Welk ras past bij mij?
Op zoek naar een nieuwe viervoeter, maar weet je niet waar te beginnen? De hondenencyclopedieën bieden het gehele scala aan rashonden dat de wereld rijk is, vaak meer dan 300! Maar hoe kom je erachter welk van deze rassen echt geschikt is voor jou? Veel honden eindigen in een asiel of voor herplaatsing omdat de eigenaar zich verkeek op het gedrag, de opvoeding en de verzorging van de hond. Het is dan ook belangrijk om goed te weten welk ras echt bij je past, en waar jij en je gehele gezin een maatje voor het leven aan hebben.
Er zijn tal van manieren om er achter te komen of een ras geschikt is. Elk ras heeft vele tientallen rasbeschrijvingen, maar gek genoeg komen die lang niet altijd overeen. Mensen zijn soms geneigd hun geliefde ras op te hemelen, of juist in een slecht daglicht te zetten. Dit is vaak beïnvloed door hun eigen ervaring met het ras, maar dat hoeft niet per se geldend te zijn voor jou. Er is een betrouwbaardere manier om het karakter van een ras in te schatten: kijk naar het oorspronkelijke gebruiksdoel!
Vrijwel alle hedendaagse hondenrassen zijn ontstaan omdat ze een oorspronkelijke taak hadden. Men fokte honden met bepaalde eigenschappen om ze geschikt te maken voor de jacht, het bewaken van een kudde of het verdelgen van ongedierte. Hierbij werd geselecteerd op karakters die het meest geschikt waren voor deze taak. De hondenrassen bezitten tegenwoordig dan ook nog steeds de karakters waar destijds op is gefokt. De oorspronkelijke taak van een ras zegt heel veel over het te verwachten karakter. Hoewel elk ras z’n speciale eigenschappen kent, kunnen we het globaal samenvatten in de rasgroepen die we kennen. Een overzicht.

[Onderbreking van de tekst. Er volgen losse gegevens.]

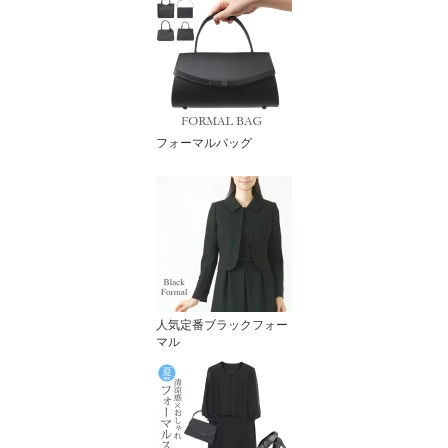
フォーマルバッグ
人気定番ブラックフォー
マル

Groep 1: Herdershonden en veedrijvers
Bijvoorbeeld: Duitse Herdershond, Border Collie, Shetland Sheepdog (Sheltie).
Deze honden zijn van oorsprong gefokt om te werken bij schaapskuddes of ander vee. Ze moesten het vee drijven en in sommige gevallen ook beschermen tegen wilde dieren. Veel rassen worden tegenwoordig nog steeds voor deze taak gebruikt. Om dit werk uit te voeren moeten ze nauwkeurig commando’s kunnen opvolgen en aandacht hebben voor hun eigenaar. Honden uit deze rasgroep zijn doorgaans werklustig, hebben een grote “will to please” en kunnen met de juiste opvoeding zeer gehoorzaam worden. Deze werklust staat vaak ook gelijk aan een grote energiebehoefte.
De honden nemen geen genoegen met korte wandelingen maar willen er graag op uit samen met de baas. Sommige rassen hebben daarnaast ook een grote behoefte aan mentale stimulans om tevreden te blijven: trainingen, hersenspelletjes of bijvoorbeeld speurwerk. Te weinig beweging of training kan leiden tot het ontwikkelen van probleemgedrag.

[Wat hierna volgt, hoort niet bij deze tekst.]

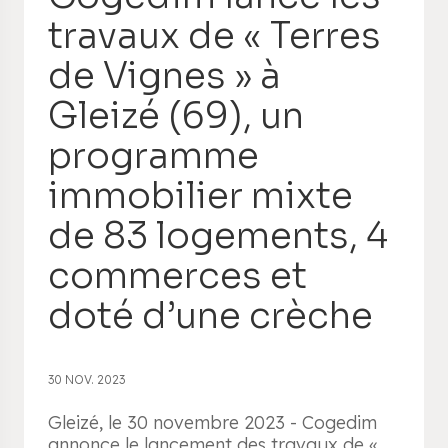
travaux de « Terres
de Vignes » à
Gleizé (69), un
programme
immobilier mixte
de 83 logements, 4
commerces et
doté d’une crèche
30 NOV. 2023
Gleizé, le 30 novembre 2023 - Cogedim
annonce le lancement des travaux de «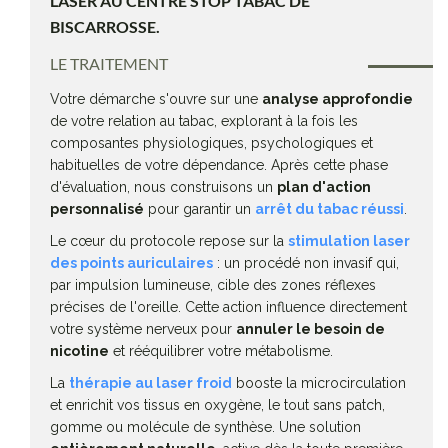
LASER AU CENTRE STOP TABAC DE
BISCARROSSE.
LE TRAITEMENT
Votre démarche s'ouvre sur une
analyse approfondie
de votre relation au tabac, explorant à la fois les
composantes physiologiques, psychologiques et
habituelles de votre dépendance. Après cette phase
d'évaluation, nous construisons un
plan d'action
personnalisé
pour garantir un
arrêt du tabac réussi
.
Le cœur du protocole repose sur la
stimulation laser
des points auriculaires
: un procédé non invasif qui,
par impulsion lumineuse, cible des zones réflexes
précises de l'oreille. Cette action influence directement
votre système nerveux pour
annuler le besoin de
nicotine
et rééquilibrer votre métabolisme.
La
thérapie au laser froid
booste la microcirculation
et enrichit vos tissus en oxygène, le tout sans patch,
gomme ou molécule de synthèse. Une solution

Het drijfinstinct van deze rassen kan zich vertalen in het najagen van en happen naar fietsers, joggers en andere honden. De rassen uit deze groep die van oudsher ook de kudde bewaakte beschikken nog steeds over sterke waakeigenschappen: het zijn doorgaans geen allemansvrienden en ze kunnen afwachtend zijn naar vreemden. Doorgaans zijn honden uit deze rasgroep geschikt voor mensen met een actieve levensstijl die graag hondensporten beoefenen of lange wandelingen maken met hun viervoeter. Ze moeten bereid zijn de eerste jaren van de hond veel tijd te investeren in een goede, consequente opvoeding.
Groep 2: Pinschers, Schnauzers, Molossers en Sennenhonden
Bijvoorbeeld: Rottweiler, Boxer, Dwergschnauzer, Berner Sennenhond, Engelse Bulldog
De belangrijkste overkoepelende taak van deze rassen is waken. Hoewel de Pinschers en Schnauzers ook dienst deden als verdelgers van ongedierte en in die zin ook jachthonden zijn, zijn de meeste rassen uit deze groep groot, imposant en met het vermogen om de waken en beschermen.
Hun taak was om het land van de eigenaar, de kudde of het gezin te bewaken tegen indringers. Dit was een taak die ze vaak alleen en zelfstandig uitvoerden, waardoor de meeste van deze rassen vrij onafhankelijk zijn van aard. Het waken zit veel van deze rassen in het bloed. Ze zijn daarom niet per se allemansvrienden en sommige rassen zijn afwachtend of wantrouwend naar vreemden. Het zal niet vanzelfsprekend zijn dat ze vrienden, familie of klasgenootjes van de kinderen met een warm onthaal in huis verwelkomen. Ook naar andere honden zijn rassen ook deze rasgroep niet altijd sociaal en vriendelijk. Ze zullen niet allemaal geschikt zijn om op een zondagmiddag los te laten in een vreemde roedel op het plaatselijke losloopveldje. Ze hechten sterk aan het eigen gezin maar het zelfstandige karakter maakt ze minder baasgericht dan bijvoorbeeld de Herdershonden.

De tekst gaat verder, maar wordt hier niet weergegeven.